Signs of a Heart Attack
Some heart attacks happen without warning, but the majority of them begin with minor pain or discomfort.
Make sure to be mindful of the following, as they may indicate that you are already showing signs of a heart attack:
- Chest discomfort and pain in the chest
- Discomfort in other parts of the upper body (arms, shoulders, neck, jaw, stomach, or even the back area)
- Shortness of breath
- Cold sweat, dizziness, feeling light-headed.
- Nausea or vomiting
- Cold sweats
In patients with diabetes, however, there is evidence that heart attacks may be painless, or experienced atypically due to autonomic neuropathy affecting the sensory innervation of the heart.
Heart diseases and stroke are considered to be part of the cardiovascular disease category. Ischemic heart diseases (heart attacks) and cerebrovascular diseases (stroke) are known to be leading causes of death in the Philippines both in 2019 and 2020.
They are caused by a shortage of blood supply to vital body parts: a blockage in blood flow to the brain causes a stroke, while an obstruction in blood flow to the heart causes a heart attack.
Reduce the Risk of Showing Signs of Stroke or Heart Attack
Regardless of the differences between the signs of stroke and heart attack, both cases require immediate action as they can occur suddenly and intensely that may eventually lead to death.

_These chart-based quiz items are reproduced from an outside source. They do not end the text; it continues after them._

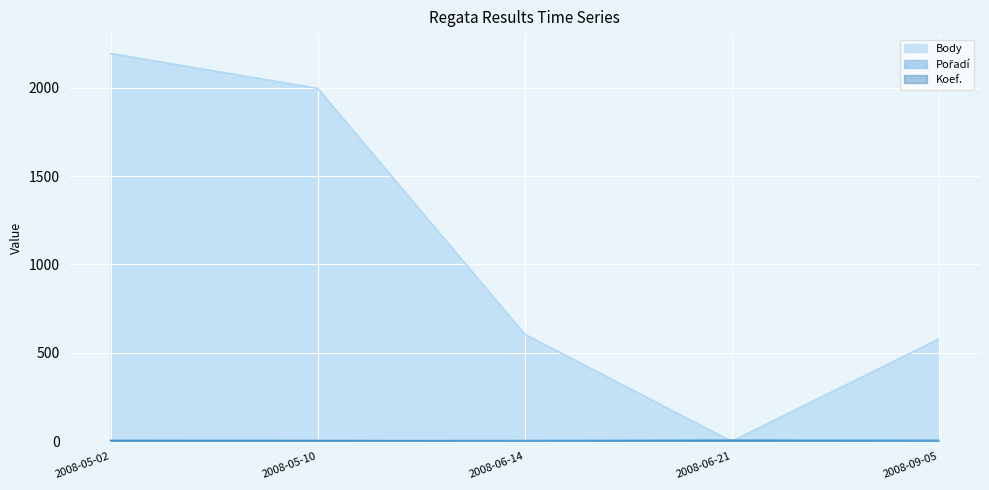

Which has a higher value, 2008-06-14 or 2008-05-10?

2008-05-10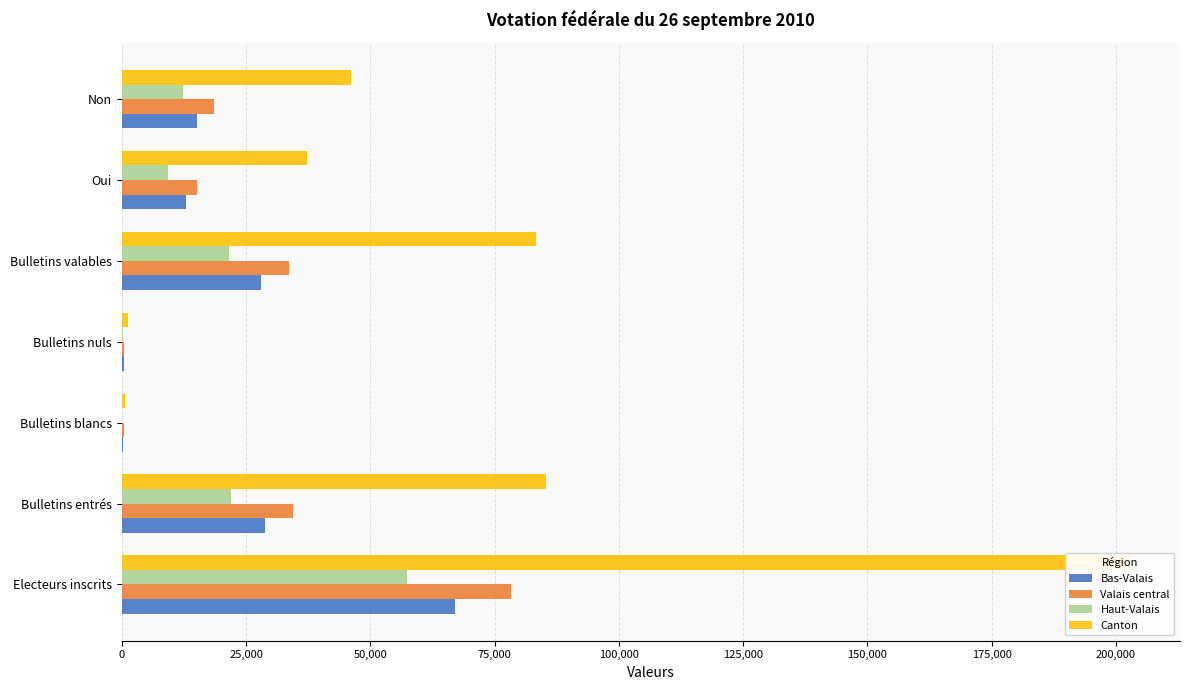

Reading right to left, what are all the values shown in this chart?

Bas-Valais: 15198	12898	28096	543	257	28896	66966
Valais central: 18623	15050	33673	364	365	34402	78352
Haut-Valais: 12266	9247	21513	352	104	21969	57446
Canton: 46087	37195	83282	1259	726	85267	202764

Some helpful ways to reduce the risks are listed below:
- Avoid smoking
- Exercise regularly
- Maintain a healthy lifestyle
- Manage and control high blood pressure, diabetes, and cholesterol with prescribed medications
- Practice healthy eating and maintain a healthy weight
- Manage stress
Many often confuse the signs of stroke or heart attack with each other. But when it comes to signs of stroke or heart attack, it is wise to understand what each does to the body in order to better communicate these symptoms to your doctor.
Preventing the onset of these medical problems can help protect you and decrease the high mortality rate caused by these two debilitating conditions.